### Source extract:

Revision history for this message
Christian Ehrhardt  (paelzer) wrote :

We again need to ask, is this the one we are hunting for - or might it be another issue in between.
Doko ?

Revision history for this message
Christian Ehrhardt  (paelzer) wrote :

To be sure i was running r10-7093 again and so far got 8 good runs in a row :-/
If only we could have a better trigger :-/

Revision history for this message
Christian Ehrhardt  (paelzer) wrote :

14 runs and going ...
It was never "so rare" when we were at the gcc that is in hirsute or 20200507.
I'll let it continue to run for now

Revision history for this message
Christian Ehrhardt  (paelzer) wrote :

Failed on #17
during RTL pass: reload

/root/qemu-5.0/fpu/softfloat.c: In function ‘soft_f64_muladd’:
/root/qemu-5.0/fpu/softfloat.c:1535:1: internal compiler error: Segmentation fault
 1535 | }
      | ^
cc -iquote /root/qemu-5.0/b/qemu/target/mips -iquote target/mips -iquote /root/qemu-5.0/tcg/arm -isystem /root/qemu-5.0/linux-headers -isystem /root/qemu-5.0/b/qemu/linux-headers -iquote . -iquote /root/qemu-5.0 -iquote /root/qemu-5.0/accel/tcg -iquote /root/qemu-5.0/include -iquote /root/qemu-5.0/disas/libvixl -I/usr/include/pixman-1 -pthread -I/usr/include/glib-2.0 -I/usr/lib/arm-linux-gnueabihf/glib-2.0/include -pthread -I/usr/include/glib-2.0 -I/usr/lib/arm-linux-gnueabihf/glib-2.0/include -fPIE -DPIE -D_GNU_SOURCE -D_FILE_OFFSET_BITS=64 -D_LARGEFILE_SOURCE -Wstrict-prototypes -Wredundant-decls -Wall -Wundef -Wwrite-strings -Wmissing-prototypes -fno-strict-aliasing -fno-common -fwrapv -std=gnu99 -g -O2 -fdebug-prefix-map=/root/qemu-5.0=. -fstack-protector-strong -Wformat -Werror=format-security -Wdate-time -D_FORTIFY_SOURCE=2 -Wexpansion-to-defined -Wendif-labels -Wno-shift-negative-value -Wno-missing-include-dirs -Wempty-body -Wnested-externs -Wformat-security -Wformat-y2k -Winit-self -Wignored-qualifiers -Wold-style-declaration -Wold-style-definition -Wtype-limits -fstack-protector-strong -I/usr/include/p11-kit-1 -DSTRUCT_IOVEC_DEFINED -I/usr/include/libpng16 -I/root/qemu-5.0/capstone/include -isystem ../linux-headers -iquote .. -iquote /root/qemu-5.0/target/mips -DNEED_CPU_H -iquote /root/qemu-5.0/include -MMD -MP -MT target/mips/helper.o -MF target/mips/helper.d -O2 -U_FORTIFY_SOURCE -D_FORTIFY_SOURCE=2 -g -c -o target/mips/helper.o /root/qemu-5.0/target/mips/helper.c
0x527c2f crash_signal
 ../../gcc/gcc/toplev.c:328
0x4147bf add_regs_to_insn_regno_info
 ../../gcc/gcc/lra.c:1509
0x4148b3 add_regs_to_insn_regno_info
 ../../gcc/gcc/lra.c:1531
0x4148b3 add_regs_to_insn_regno_info
 ../../gcc/gcc/lra.c:1531
0x4158d9 lra_update_insn_regno_info(rtx_insn*)

### Problem to solve:
Please transcribe the part of the compiler crash thread above between "We again need" and "and going ...", inclusive.

Items from a data source
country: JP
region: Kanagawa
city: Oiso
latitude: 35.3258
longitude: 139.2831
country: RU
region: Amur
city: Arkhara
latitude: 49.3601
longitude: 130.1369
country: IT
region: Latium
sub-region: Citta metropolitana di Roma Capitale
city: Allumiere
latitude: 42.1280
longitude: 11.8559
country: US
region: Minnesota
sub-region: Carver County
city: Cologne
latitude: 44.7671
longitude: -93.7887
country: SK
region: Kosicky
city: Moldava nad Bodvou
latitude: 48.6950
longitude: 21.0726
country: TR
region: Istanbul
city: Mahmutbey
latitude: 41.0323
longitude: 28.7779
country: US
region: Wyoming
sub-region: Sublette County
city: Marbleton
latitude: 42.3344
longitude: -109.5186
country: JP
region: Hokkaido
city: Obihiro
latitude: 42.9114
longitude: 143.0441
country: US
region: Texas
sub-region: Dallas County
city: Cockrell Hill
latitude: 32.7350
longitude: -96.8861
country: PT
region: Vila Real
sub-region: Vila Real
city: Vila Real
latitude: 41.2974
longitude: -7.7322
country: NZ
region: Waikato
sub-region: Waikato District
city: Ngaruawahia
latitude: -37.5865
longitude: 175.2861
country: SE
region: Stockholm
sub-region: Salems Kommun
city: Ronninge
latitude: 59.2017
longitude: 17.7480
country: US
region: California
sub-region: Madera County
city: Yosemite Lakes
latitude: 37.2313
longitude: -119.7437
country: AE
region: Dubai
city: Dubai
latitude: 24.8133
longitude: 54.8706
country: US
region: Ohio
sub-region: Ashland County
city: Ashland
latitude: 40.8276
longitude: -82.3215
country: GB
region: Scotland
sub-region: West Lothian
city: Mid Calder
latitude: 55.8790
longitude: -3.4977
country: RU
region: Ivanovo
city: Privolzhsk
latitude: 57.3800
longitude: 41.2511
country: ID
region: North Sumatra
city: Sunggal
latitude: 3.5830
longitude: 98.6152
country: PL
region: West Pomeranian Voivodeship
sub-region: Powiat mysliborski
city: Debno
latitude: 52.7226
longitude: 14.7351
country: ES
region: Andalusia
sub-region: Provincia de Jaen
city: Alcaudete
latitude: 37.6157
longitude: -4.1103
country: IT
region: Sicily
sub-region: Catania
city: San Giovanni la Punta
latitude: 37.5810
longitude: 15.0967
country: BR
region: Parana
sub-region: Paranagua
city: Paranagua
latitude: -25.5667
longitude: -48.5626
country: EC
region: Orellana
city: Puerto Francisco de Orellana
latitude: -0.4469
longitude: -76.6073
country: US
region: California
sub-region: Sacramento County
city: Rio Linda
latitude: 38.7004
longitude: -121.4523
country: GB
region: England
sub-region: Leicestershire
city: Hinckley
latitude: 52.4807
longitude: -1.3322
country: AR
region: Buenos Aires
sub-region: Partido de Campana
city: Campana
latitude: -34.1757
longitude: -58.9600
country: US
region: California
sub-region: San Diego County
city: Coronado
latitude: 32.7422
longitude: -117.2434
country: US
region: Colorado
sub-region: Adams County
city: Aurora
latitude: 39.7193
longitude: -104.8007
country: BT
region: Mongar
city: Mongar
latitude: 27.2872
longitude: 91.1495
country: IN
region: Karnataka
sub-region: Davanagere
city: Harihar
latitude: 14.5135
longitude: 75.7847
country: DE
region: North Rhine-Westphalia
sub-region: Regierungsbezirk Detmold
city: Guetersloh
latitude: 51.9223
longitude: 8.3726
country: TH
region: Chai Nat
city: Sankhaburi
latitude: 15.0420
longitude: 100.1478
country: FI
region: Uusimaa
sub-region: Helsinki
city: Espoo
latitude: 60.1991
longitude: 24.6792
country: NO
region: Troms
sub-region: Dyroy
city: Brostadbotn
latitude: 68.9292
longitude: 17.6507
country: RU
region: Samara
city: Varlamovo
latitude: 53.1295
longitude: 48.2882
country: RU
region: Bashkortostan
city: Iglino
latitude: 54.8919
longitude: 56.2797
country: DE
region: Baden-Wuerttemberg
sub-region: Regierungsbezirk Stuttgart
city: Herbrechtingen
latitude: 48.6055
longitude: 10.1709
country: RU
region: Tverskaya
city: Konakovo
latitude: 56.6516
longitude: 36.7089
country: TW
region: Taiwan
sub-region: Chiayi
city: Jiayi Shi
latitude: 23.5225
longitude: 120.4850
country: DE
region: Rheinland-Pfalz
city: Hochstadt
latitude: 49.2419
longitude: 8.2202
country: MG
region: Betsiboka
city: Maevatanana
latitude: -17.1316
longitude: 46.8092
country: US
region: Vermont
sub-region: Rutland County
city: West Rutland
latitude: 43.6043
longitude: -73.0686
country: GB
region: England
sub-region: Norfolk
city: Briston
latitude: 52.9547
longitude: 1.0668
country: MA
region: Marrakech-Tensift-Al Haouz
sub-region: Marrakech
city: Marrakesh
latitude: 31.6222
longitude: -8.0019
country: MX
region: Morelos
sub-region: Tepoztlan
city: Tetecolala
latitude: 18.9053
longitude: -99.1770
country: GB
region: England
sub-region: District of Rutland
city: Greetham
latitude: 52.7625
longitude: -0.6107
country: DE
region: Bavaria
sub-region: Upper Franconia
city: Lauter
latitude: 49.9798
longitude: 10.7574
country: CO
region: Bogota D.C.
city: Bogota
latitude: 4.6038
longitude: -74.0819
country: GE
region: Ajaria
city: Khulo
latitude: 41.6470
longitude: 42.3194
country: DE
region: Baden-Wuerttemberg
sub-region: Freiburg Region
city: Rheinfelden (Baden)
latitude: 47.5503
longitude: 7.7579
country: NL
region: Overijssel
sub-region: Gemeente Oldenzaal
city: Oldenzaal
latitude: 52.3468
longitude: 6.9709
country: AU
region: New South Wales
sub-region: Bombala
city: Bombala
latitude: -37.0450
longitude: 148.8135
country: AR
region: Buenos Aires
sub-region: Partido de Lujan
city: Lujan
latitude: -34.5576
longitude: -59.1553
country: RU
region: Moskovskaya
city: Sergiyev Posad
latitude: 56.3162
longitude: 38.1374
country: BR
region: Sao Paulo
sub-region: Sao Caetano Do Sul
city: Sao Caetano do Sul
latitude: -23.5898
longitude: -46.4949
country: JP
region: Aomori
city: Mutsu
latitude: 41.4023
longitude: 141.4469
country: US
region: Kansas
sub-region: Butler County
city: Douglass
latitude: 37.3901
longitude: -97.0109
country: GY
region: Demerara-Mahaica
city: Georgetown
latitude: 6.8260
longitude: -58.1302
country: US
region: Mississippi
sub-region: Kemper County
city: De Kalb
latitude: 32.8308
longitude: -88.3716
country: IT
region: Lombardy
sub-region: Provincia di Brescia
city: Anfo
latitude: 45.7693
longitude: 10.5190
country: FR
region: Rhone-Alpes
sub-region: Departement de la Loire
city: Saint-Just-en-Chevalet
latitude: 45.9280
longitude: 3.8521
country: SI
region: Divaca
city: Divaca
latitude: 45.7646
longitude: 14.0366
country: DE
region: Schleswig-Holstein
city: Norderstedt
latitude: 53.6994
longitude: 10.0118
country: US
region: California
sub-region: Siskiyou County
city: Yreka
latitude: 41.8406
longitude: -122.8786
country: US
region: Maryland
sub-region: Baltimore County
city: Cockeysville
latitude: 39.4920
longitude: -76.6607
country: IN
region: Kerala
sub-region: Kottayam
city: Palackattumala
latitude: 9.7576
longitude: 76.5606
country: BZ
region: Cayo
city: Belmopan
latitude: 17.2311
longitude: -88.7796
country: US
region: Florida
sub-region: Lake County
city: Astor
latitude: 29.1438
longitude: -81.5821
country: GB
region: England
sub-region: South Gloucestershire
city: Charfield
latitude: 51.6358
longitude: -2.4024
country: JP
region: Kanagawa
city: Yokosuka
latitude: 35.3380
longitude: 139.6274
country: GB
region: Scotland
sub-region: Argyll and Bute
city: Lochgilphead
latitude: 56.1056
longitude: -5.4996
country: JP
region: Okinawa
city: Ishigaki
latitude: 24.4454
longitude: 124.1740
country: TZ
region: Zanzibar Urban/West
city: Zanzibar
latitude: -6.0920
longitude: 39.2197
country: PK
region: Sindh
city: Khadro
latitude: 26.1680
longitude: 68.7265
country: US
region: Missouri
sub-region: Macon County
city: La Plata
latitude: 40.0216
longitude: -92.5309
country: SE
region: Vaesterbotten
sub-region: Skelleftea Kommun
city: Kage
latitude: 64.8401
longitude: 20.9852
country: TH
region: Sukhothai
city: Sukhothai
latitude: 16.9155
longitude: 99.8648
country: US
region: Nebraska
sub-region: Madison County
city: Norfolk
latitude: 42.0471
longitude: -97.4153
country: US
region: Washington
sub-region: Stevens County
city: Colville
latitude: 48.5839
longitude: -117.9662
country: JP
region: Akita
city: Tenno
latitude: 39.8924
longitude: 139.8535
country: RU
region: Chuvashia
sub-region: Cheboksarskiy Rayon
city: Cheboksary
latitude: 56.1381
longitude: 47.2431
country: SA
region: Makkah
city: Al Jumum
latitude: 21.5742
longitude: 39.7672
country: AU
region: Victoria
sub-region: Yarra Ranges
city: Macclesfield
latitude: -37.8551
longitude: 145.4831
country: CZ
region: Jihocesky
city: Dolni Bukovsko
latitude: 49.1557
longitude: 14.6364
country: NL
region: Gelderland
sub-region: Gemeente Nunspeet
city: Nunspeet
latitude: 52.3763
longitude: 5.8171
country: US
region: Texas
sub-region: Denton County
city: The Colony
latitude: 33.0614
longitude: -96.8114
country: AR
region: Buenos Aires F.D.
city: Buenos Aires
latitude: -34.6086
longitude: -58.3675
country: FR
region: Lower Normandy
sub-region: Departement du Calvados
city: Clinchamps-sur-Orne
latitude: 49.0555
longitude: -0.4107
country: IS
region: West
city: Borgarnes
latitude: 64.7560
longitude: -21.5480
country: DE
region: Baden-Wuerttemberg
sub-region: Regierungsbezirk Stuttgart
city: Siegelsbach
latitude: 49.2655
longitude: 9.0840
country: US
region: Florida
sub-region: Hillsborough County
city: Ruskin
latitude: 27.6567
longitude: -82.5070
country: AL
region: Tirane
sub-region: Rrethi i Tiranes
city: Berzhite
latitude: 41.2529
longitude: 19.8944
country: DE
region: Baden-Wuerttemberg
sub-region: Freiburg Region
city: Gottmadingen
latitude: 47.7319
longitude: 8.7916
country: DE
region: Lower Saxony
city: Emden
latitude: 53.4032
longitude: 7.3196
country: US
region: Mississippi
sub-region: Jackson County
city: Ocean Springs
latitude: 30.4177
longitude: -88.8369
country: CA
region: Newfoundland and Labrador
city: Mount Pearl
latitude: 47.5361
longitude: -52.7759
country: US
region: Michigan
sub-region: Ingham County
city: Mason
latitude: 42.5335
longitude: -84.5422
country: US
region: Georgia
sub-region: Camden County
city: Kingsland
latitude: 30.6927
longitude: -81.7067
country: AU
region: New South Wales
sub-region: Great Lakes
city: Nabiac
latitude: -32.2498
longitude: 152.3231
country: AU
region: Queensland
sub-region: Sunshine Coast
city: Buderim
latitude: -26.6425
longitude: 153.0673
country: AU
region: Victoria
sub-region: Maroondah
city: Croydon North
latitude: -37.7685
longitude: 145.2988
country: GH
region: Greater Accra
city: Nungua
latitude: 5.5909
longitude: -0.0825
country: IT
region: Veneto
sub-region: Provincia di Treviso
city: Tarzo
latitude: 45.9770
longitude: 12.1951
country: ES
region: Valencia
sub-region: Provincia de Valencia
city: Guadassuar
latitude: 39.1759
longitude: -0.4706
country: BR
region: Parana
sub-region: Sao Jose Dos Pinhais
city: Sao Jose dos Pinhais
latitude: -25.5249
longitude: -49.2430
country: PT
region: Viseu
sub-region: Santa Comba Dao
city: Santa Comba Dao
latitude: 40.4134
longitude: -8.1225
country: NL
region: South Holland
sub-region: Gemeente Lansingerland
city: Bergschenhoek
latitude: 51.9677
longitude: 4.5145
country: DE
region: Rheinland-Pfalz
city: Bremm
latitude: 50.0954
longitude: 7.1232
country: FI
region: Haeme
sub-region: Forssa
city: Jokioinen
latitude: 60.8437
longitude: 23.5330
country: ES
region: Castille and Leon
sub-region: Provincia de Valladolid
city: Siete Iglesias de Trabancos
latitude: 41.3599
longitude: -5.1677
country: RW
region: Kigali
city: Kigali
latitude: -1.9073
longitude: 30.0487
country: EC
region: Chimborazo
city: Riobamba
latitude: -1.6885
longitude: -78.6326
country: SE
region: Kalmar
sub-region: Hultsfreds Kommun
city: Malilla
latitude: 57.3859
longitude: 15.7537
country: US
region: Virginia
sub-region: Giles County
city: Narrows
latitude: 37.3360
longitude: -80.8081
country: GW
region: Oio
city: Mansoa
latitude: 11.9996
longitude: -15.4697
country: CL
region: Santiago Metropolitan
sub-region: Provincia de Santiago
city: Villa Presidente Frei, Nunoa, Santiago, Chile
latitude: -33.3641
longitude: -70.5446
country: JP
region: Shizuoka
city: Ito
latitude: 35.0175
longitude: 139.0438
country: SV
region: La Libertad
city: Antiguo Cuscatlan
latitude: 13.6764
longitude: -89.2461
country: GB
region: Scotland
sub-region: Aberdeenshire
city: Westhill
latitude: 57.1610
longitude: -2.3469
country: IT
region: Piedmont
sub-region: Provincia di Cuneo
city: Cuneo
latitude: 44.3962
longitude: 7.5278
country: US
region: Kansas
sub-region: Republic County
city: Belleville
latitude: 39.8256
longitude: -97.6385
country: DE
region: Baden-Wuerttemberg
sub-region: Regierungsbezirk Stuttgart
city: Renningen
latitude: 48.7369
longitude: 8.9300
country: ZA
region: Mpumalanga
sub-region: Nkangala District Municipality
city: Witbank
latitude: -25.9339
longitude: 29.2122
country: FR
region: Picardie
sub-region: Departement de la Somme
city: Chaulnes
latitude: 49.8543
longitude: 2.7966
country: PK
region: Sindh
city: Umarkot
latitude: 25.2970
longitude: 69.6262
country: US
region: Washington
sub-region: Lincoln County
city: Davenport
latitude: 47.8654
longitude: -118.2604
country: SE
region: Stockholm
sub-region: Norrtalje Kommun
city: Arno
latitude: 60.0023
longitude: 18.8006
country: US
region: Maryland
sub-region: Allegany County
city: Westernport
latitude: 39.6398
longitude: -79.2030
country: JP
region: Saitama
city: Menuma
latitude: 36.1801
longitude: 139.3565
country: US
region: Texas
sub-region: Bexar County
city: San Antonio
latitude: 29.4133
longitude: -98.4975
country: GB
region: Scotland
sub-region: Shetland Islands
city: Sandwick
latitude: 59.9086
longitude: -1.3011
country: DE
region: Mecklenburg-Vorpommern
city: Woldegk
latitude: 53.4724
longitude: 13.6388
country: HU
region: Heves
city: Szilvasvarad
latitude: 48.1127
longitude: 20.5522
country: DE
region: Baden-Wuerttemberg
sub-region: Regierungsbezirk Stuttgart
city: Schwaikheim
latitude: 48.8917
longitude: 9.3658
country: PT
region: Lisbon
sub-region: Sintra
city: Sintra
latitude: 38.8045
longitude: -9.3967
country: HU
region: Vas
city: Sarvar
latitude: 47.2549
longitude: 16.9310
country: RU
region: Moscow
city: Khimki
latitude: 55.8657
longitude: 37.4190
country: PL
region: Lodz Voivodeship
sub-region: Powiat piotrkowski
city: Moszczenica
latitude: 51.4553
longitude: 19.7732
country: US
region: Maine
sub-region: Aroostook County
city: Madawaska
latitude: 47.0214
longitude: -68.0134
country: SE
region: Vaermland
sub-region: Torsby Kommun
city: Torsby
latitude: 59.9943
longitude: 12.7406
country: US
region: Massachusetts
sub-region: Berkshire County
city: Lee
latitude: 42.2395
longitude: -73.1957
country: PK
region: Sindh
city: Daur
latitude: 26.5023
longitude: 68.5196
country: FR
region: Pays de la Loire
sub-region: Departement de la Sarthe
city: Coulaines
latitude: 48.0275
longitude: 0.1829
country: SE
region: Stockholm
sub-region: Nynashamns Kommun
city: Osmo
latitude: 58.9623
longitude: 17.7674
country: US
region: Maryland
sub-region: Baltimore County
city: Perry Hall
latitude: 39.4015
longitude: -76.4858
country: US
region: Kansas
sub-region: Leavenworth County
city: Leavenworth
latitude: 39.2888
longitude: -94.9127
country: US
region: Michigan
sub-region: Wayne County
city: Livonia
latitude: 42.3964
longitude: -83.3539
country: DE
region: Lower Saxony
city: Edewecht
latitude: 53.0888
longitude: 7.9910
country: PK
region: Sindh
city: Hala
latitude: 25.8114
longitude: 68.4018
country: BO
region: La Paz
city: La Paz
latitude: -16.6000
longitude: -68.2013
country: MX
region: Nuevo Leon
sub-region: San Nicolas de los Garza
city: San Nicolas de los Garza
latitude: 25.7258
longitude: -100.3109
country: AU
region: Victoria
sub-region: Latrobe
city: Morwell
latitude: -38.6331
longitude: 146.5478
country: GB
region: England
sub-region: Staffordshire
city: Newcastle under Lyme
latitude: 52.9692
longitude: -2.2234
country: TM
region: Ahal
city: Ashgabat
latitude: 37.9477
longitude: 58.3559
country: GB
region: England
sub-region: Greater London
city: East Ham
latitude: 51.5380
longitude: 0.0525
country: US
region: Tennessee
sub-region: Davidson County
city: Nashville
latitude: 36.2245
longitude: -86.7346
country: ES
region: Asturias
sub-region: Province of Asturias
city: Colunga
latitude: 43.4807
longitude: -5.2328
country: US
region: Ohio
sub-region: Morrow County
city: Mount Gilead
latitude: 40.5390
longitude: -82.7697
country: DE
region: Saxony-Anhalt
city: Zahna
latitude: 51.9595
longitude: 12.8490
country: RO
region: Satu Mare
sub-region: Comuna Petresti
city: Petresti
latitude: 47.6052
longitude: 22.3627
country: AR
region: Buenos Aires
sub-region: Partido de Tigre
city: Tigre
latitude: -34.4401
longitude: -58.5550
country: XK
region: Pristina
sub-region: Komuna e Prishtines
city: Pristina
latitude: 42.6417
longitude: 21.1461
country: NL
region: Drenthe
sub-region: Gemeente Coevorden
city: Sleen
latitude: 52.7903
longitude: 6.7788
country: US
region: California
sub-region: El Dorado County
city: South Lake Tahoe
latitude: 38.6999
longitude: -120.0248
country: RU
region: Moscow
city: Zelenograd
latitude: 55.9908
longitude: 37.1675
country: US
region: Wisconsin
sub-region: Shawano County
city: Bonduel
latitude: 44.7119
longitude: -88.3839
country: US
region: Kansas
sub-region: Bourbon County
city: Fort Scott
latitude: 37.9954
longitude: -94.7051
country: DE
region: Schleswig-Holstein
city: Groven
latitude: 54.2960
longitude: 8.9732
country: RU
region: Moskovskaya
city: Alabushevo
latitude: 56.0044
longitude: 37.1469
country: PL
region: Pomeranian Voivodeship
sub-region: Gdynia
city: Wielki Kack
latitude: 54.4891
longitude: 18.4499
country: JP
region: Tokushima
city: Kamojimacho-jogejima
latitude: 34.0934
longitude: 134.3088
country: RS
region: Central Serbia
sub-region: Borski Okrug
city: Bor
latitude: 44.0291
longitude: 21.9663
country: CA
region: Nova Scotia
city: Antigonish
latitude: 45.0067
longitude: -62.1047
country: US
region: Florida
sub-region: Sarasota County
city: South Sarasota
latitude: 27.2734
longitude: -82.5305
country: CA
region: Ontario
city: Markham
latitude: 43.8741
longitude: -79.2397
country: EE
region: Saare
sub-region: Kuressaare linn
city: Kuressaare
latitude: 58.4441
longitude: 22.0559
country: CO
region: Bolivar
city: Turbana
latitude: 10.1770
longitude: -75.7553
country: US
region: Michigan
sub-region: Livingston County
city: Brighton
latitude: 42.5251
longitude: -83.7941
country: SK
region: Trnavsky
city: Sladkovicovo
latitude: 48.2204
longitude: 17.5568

### Written response:
We again need to ask, is this the one we are hunting for - or might it be another issue in between.
Doko ?

Revision history for this message
Christian Ehrhardt  (paelzer) wrote :

To be sure i was running r10-7093 again and so far got 8 good runs in a row :-/
If only we could have a better trigger :-/

Revision history for this message
Christian Ehrhardt  (paelzer) wrote :

14 runs and going ...